#### Task requirements:
1. Using the article on the Troy Davis case, decide whether each statement agrees with it. Answer yes or no for each, and quote the words that settle it.
(a) The killing of Mark MacPhail took place in 1989.
(b) The weapon used in the murder was recovered.
(c) Lawton had given earlier interviews on the case after Davis' first trial.
2. List every person named in the article on the Troy Davis case.

For the Georgia prosecutor who put Troy Davis on trial in 1991 for killing a cop and won a conviction, there were two cases being fought.
"There is the legal case, the case in court, and the public relations case," Spencer Lawton, the former Chatham County prosecutor, said. "We have consistently won the case as it has been presented in court. We have consistently lost the case as it has been presented in the public realm, on TV and elsewhere."
Lawton spoke to CNN about the Davis case, his first interview on the case since Davis' initial trial, after the Georgia Board of Pardons and Paroles denied clemency for the death-row inmate on Tuesday.
Davis was convicted of the 1989 killing of Savannah, Georgia, police officer Mark MacPhail. He is scheduled to be executed by lethal injection at 7 p.m. Wednesday at a state prison in Jackson, Georgia.
After he was sentenced to death, Davis' lawyers filed a federal court appeal insisting there was "no physical evidence linking" Davis to MacPhail’s murder. They called the testimony of a ballistics expert that shell casings from another shooting by Davis matched casings found at the murder scene an "unremarkable conclusion" since the murder weapon was not found.
"We believe that we've established substantial doubt in this case," Stephen Marsh, Davis' attorney, said at the time. "And given the level of doubt that exists in this case, we believe that an execution is simply not appropriate."
Thousands of influential dignitaries, including the pope, South Africa's Desmond Tutu and former President Jimmy Carter, as well as more than 600,000 people have signed a petition seeking to stop Davis' execution.
Lawton says he believes the outrage over the sentence resulted from a public relations campaign by Davis' supporters, while prosecutors remained silent outside the courtroom.
"It's just been my policy, that I not comment on a pending case - and this case has been pending for two decades," he said. "For two decades, I've maintained my silence. That meant I could never respond.

#### Dataset excerpt:
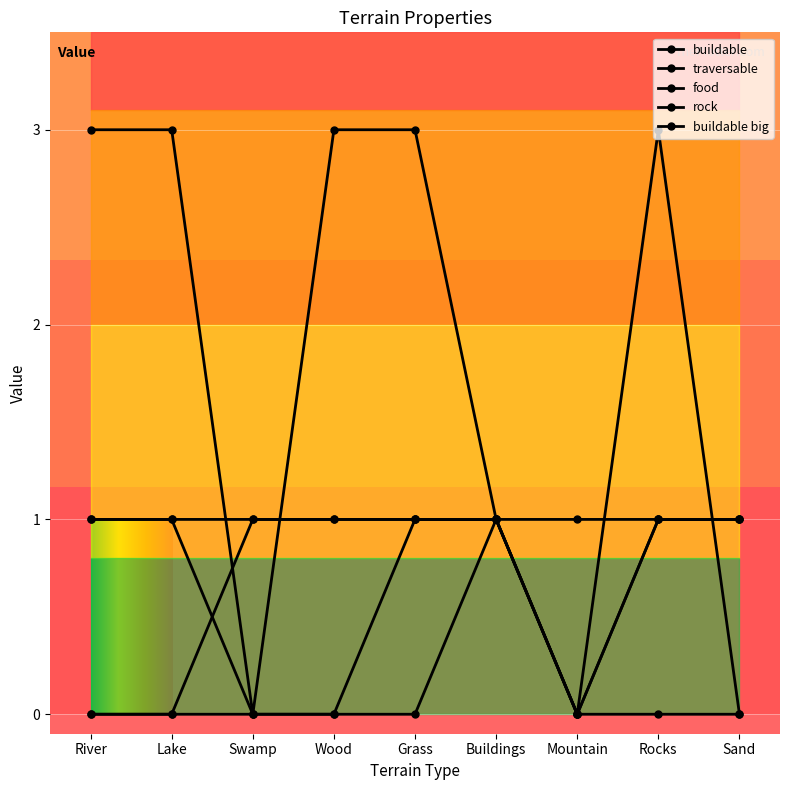

The food series shows 3 at Wood. True or false?

True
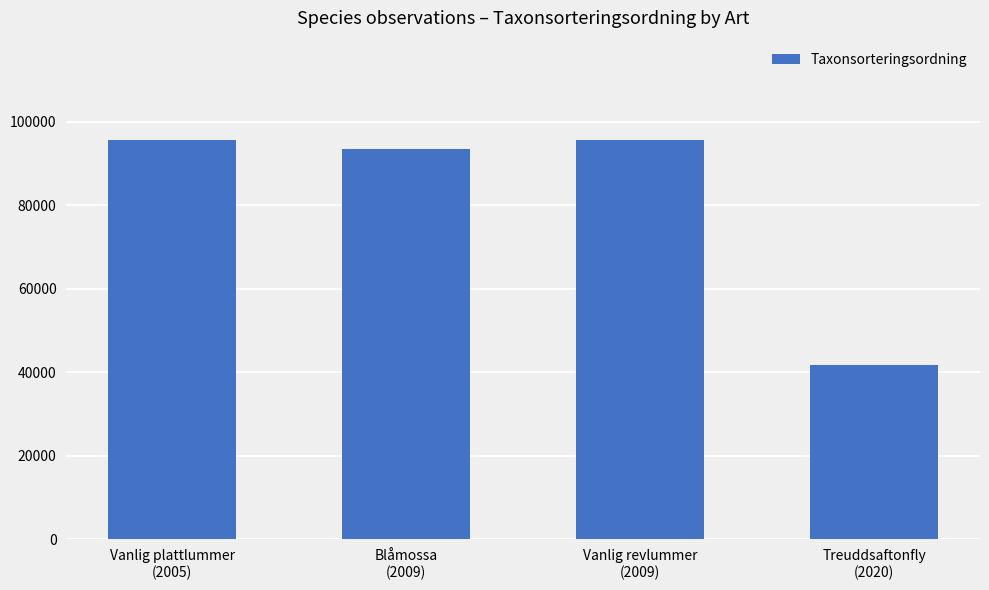

Are the bars horizontal?

No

#### Written responses:
1.
(a) Yes: "Davis was convicted of the 1989 killing of Savannah, Georgia, police officer Mark MacPhail."
(b) No: "since the murder weapon was not found."
(c) No: "his first interview on the case since Davis' initial trial."

2. Troy Davis, Spencer Lawton, Mark MacPhail, Stephen Marsh, Desmond Tutu, Jimmy Carter